▶ [Tasks to perform]
1 - In the gravitation discussion, what advantage does one participant give for defining gravitational potential energy relative to infinity?
2 - Transcribe the gravitation discussion word for word, starting with "A doubt in gravitation" and going on through "to this discussion.".

A doubt in gravitation

Dale
Mentor
2020 Award
I tried to think of a practical example of applying GPE where it could actually help to use anything other than Infinity - except for the obvious ones where we are starting off from earth and falling back again.
I think that the obvious example is a fine one. If you can do it in the obvious case, then you obviously can do it. Also, the obvious case you mention answers the OP's question since it would set the potential to 0 at the surface where the field is non-zero.

Also, you wouldn't necessarily use the mgh approximation, e.g. in launching a satellite or ICBM.

That could be why I come out in spots at the mention of gravitons - except when the person who introduces them is a BRAIN.
I agree. Gravitons are completely irrelevant to this discussion.

sophiecentaur
Gold Member
2020 Award
One other thing in favour of defining GPE relative to Infinity, of course, is the universality of it. We could have an excellent gravitational conversation with the scientists on the planet Zog, ten light years away and we'd all be talking the same language. We'd show them Hydrogen lines and a few other common phenomena to get our units agreeing and scaled up, then we would all know what we meant. The dimensions of the third rock from the Sun would probably not interest them very much, scientifically.
Not that it is a likely scenario for some while. Get a move on please, SETI..

I suppose we are all in agreement that the measurement of gravitational potential energy at the center earth as zero, assuming a reference of zero potential at an infinite distance form the earth.

▶ [Dataset content]
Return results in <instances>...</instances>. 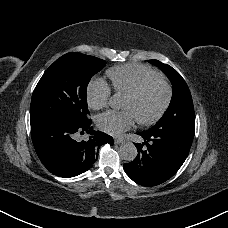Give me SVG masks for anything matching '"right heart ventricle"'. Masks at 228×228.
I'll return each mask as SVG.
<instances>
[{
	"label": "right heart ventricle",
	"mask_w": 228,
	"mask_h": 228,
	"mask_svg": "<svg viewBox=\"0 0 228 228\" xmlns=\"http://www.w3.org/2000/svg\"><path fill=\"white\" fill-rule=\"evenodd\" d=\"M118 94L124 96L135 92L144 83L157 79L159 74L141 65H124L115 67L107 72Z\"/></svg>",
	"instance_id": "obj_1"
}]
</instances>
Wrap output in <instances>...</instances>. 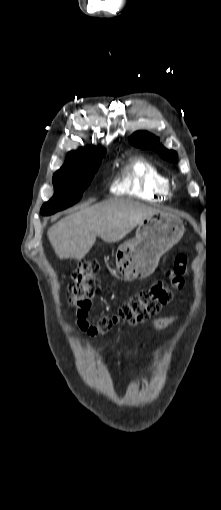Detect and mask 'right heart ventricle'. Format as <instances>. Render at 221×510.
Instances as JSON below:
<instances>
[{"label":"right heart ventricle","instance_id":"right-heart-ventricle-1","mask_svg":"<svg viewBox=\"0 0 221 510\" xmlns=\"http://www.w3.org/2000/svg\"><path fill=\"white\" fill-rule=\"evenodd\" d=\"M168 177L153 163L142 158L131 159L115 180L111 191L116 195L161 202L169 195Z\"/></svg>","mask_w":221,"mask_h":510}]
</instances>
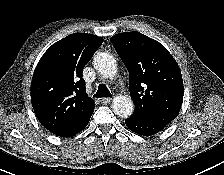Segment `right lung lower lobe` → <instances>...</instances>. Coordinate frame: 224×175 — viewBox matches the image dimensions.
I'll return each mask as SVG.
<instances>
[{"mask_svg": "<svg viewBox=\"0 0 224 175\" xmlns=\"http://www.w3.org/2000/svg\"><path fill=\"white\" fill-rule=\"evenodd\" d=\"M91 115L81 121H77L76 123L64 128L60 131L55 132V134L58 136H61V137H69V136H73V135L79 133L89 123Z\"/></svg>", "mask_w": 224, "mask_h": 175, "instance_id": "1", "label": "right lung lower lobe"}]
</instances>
==
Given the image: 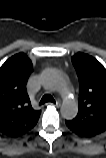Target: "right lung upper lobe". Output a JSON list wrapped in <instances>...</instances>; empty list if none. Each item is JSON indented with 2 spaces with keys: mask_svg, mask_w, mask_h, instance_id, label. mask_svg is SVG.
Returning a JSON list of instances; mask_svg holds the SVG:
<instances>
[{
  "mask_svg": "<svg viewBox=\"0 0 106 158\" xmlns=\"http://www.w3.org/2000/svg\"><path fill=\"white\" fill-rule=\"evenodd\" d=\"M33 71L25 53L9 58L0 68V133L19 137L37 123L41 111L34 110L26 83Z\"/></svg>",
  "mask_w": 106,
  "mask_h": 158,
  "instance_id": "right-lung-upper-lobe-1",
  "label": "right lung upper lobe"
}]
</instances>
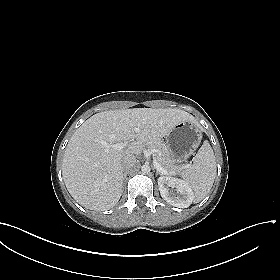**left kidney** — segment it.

▶ [Solved problems]
1 - Defining it relative to infinity makes it universal. Scientists on a distant planet such as Zog could use the same reference and speak the same gravitational language once units were matched using things like hydrogen lines. Earth's dimensions would mean little to them scientifically.

2 -
A doubt in gravitation

Dale
Mentor
2020 Award
I tried to think of a practical example of applying GPE where it could actually help to use anything other than Infinity - except for the obvious ones where we are starting off from earth and falling back again.
I think that the obvious example is a fine one. If you can do it in the obvious case, then you obviously can do it. Also, the obvious case you mention answers the OP's question since it would set the potential to 0 at the surface where the field is non-zero.

Also, you wouldn't necessarily use the mgh approximation, e.g. in launching a satellite or ICBM.

That could be why I come out in spots at the mention of gravitons - except when the person who introduces them is a BRAIN.
I agree. Gravitons are completely irrelevant to this discussion.